Liberty Media has identified four types of broadcast options available

Formula One boss Chase Carey has again spoken about the sport’s media coverage options and that they have “conflicting goals”.

Liberty Media, the owners of Formula One, want to expand the sport’s digital reach as well as expanding the previous owner’s TV rights deals which were focussed on generating as much revenue as possible.

Back in June, Carey revealed the company is considering launching its own OTT platform. It has also signed a global deal with Snapchat.

Carey said Liberty Media has identified four types of broadcast options available to it, but juggling the demands of those ideas will be a challenge. “In terms of the television arena that we deal with, I guess the way to describe it is that there are three or even four potential arenas that we are engaged with,” he said.

“Traditional free, pay, digital, and then our own probably more direct ‘over the top’ product. To some degree what you have is conflicting goals across them.Probably the economic premium paid gets higher as you go up the ladder, but the reach gets less.”

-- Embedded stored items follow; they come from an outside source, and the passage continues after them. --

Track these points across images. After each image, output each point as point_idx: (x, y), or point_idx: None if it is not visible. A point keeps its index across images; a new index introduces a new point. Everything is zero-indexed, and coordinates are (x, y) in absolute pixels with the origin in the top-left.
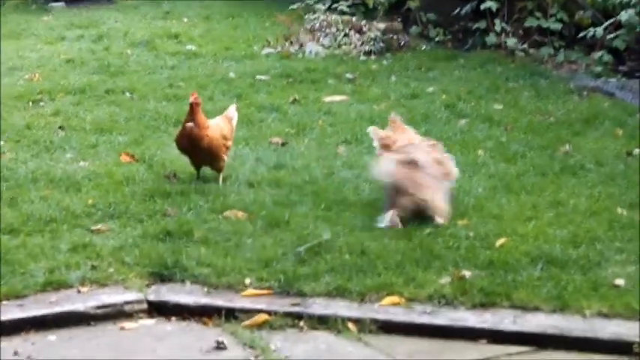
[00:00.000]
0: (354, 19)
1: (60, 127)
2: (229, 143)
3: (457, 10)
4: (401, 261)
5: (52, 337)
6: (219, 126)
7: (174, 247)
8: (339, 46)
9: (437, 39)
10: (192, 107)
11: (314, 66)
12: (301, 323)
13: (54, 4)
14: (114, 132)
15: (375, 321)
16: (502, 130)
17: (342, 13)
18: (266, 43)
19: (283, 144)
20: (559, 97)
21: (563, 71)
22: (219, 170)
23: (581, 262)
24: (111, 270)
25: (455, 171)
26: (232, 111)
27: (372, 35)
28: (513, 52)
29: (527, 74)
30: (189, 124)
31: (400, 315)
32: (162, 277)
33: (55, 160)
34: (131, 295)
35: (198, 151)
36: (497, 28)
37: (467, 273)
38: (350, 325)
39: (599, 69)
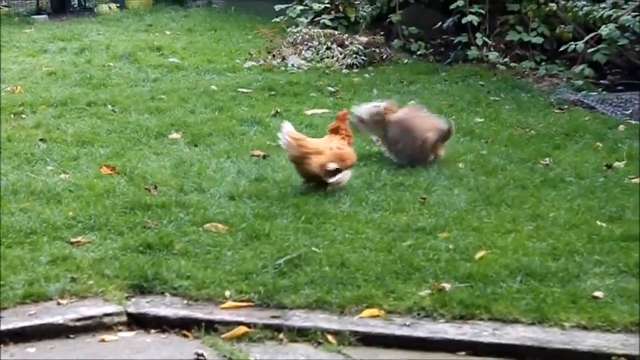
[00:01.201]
0: (336, 32)
1: (41, 140)
2: None
3: (439, 24)
4: (381, 273)
5: (31, 349)
6: None
7: (155, 259)
8: (322, 59)
9: (419, 52)
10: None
11: (296, 79)
12: (281, 335)
13: (36, 17)
14: (95, 144)
15: (354, 333)
16: (483, 143)
17: (325, 26)
18: (248, 56)
19: (264, 157)
20: (540, 111)
21: (544, 85)
22: None
23: (560, 275)
24: (90, 282)
25: None
26: None
27: (354, 49)
28: (495, 66)
29: (508, 88)
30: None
31: (380, 327)
32: (142, 289)
33: (35, 173)
34: (111, 308)
35: None
36: (479, 41)
37: (446, 285)
38: (329, 337)
39: (579, 83)
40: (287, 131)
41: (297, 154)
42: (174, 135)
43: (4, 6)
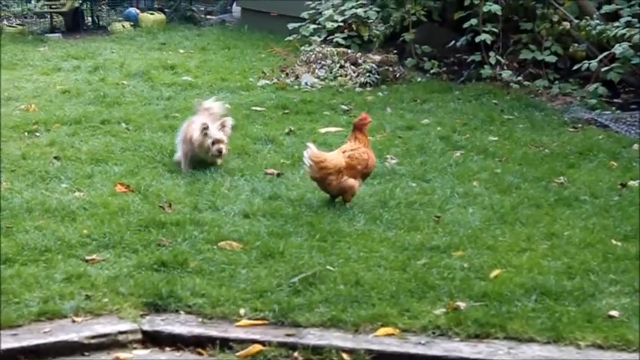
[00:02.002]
0: (349, 51)
1: (55, 158)
2: None
3: (452, 43)
4: (395, 291)
5: None
6: None
7: (169, 277)
8: (335, 77)
9: (432, 71)
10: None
11: (309, 97)
12: (295, 354)
13: (50, 35)
14: (109, 162)
15: (369, 352)
16: (497, 161)
17: (338, 45)
18: (262, 74)
19: (279, 175)
20: (554, 129)
21: (557, 103)
22: None
23: (575, 294)
24: (105, 300)
25: None
26: None
27: (368, 67)
28: (508, 85)
29: (522, 106)
30: None
31: (394, 346)
32: (156, 307)
33: (50, 190)
34: (125, 325)
35: None
36: (492, 60)
37: (461, 304)
38: (344, 355)
39: (593, 101)
40: (310, 154)
41: (318, 175)
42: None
43: (18, 24)
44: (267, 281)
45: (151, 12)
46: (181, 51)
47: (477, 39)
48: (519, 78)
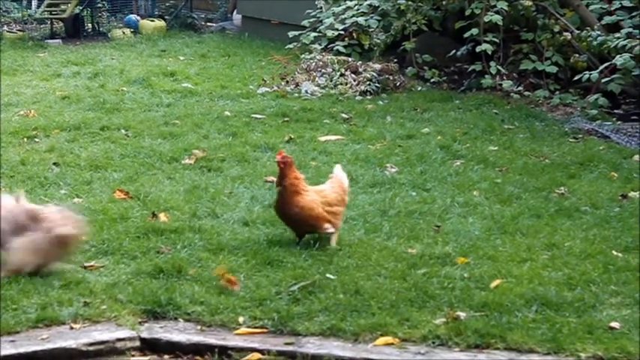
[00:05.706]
0: (350, 59)
1: (54, 164)
2: (337, 209)
3: (453, 52)
4: (395, 301)
5: None
6: (321, 192)
7: (168, 284)
8: (335, 85)
9: (432, 80)
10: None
11: (310, 105)
12: None
13: (51, 41)
14: (108, 169)
15: None
16: (497, 171)
17: (338, 53)
18: (262, 82)
19: None
20: (554, 140)
21: (558, 114)
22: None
23: (576, 305)
24: (103, 307)
25: None
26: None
27: (368, 75)
28: (509, 95)
29: (522, 116)
30: (279, 188)
31: (394, 355)
32: (155, 314)
33: (49, 196)
34: (124, 333)
35: (288, 219)
36: (493, 70)
37: (461, 314)
38: None
39: (594, 112)
40: None
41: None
42: (188, 160)
43: (19, 30)
44: (267, 289)
45: (151, 19)
46: (181, 58)
47: (478, 49)
48: (520, 88)
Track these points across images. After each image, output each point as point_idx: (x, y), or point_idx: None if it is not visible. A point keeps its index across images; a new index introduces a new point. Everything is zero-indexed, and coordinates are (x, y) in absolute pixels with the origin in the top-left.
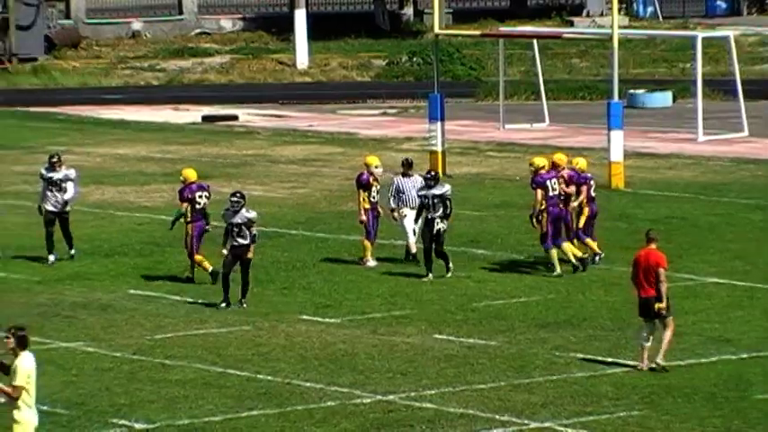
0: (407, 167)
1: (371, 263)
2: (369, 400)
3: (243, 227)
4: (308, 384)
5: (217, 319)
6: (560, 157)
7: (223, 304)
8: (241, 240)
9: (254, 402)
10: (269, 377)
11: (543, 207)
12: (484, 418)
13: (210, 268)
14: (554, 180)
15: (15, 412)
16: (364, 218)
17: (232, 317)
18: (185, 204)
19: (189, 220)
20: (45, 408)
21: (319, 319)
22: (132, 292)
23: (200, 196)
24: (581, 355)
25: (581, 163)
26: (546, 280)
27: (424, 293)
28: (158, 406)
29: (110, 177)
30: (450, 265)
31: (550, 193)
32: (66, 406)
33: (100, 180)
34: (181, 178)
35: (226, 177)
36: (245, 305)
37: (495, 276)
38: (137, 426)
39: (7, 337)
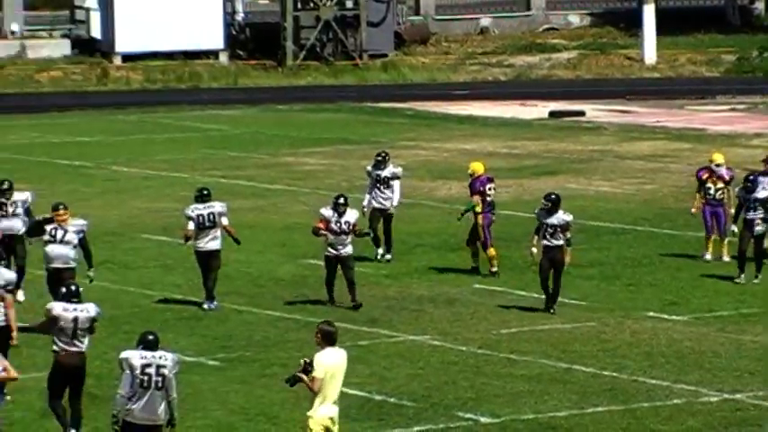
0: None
1: (707, 256)
2: (715, 399)
3: (558, 229)
4: (653, 381)
5: (562, 315)
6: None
7: (551, 311)
8: (555, 242)
9: (599, 399)
10: (614, 374)
11: None
12: None
13: (495, 269)
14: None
15: (315, 404)
16: (694, 210)
17: (577, 313)
18: (476, 197)
19: (479, 211)
20: (392, 400)
21: (666, 317)
22: (477, 286)
23: (490, 188)
24: None
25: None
26: None
27: None
28: (503, 400)
29: (456, 173)
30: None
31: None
32: (412, 398)
33: (446, 175)
34: (469, 171)
35: (572, 173)
36: (553, 311)
37: None
38: (482, 420)
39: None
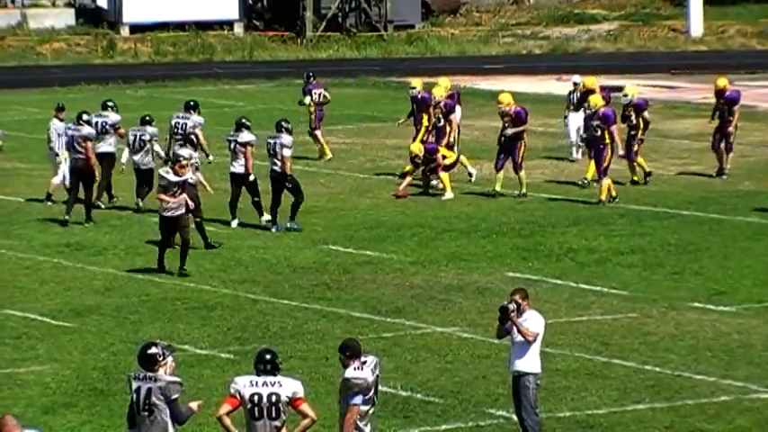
0: None
1: None
2: (765, 396)
3: None
4: (699, 377)
5: (601, 305)
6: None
7: None
8: None
9: (641, 395)
10: (657, 368)
11: None
12: None
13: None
14: None
15: None
16: None
17: (618, 303)
18: None
19: None
20: (418, 396)
21: (712, 307)
22: (511, 274)
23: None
24: None
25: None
26: None
27: None
28: (539, 396)
29: (488, 152)
30: None
31: None
32: (440, 394)
33: (478, 155)
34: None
35: None
36: None
37: None
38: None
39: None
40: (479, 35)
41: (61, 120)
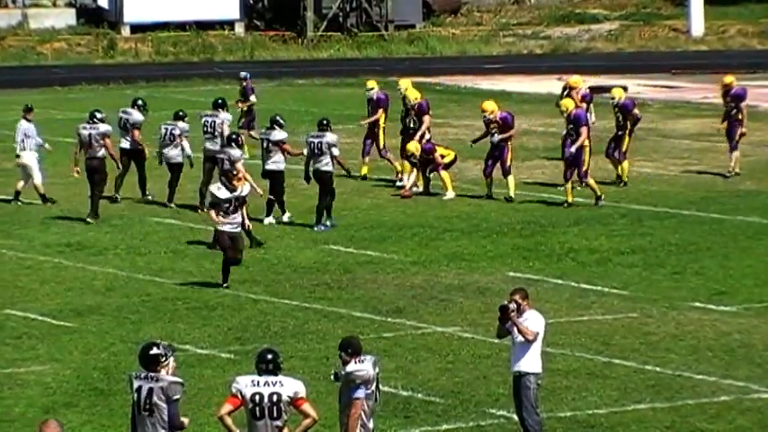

Carey said Formula One’s aim is to make sure it achieves growth over a long period, rather than looking for the quickest way to improve viewing figures immediately.

He added: “We’re trying to balance what is the right mix of reach and direct economic value. Clearly there are impacts on other partners we have; for sponsors the fan engagement is obviously very important. For us the goal is to maximise long-term growth, not to find a short-term pop.

“If you’re energising the sport we want to make sure we continue to position it for long-term growth that finds a balance between that reach as opposed to just where you can get the biggest buck.”

Carey went on to play down any suggestions of traditional broadcast television losing its relevance too quickly. “It’s more and more heading to various forms of digital platforms (but) I don’t think it will happen as fast as some people think,” he said.

“On the programming side there’s still value in reach. It’s going there (digital), but it will take time. There’s no question that there will be a lot more ways that content will continue to be offered to consumers.”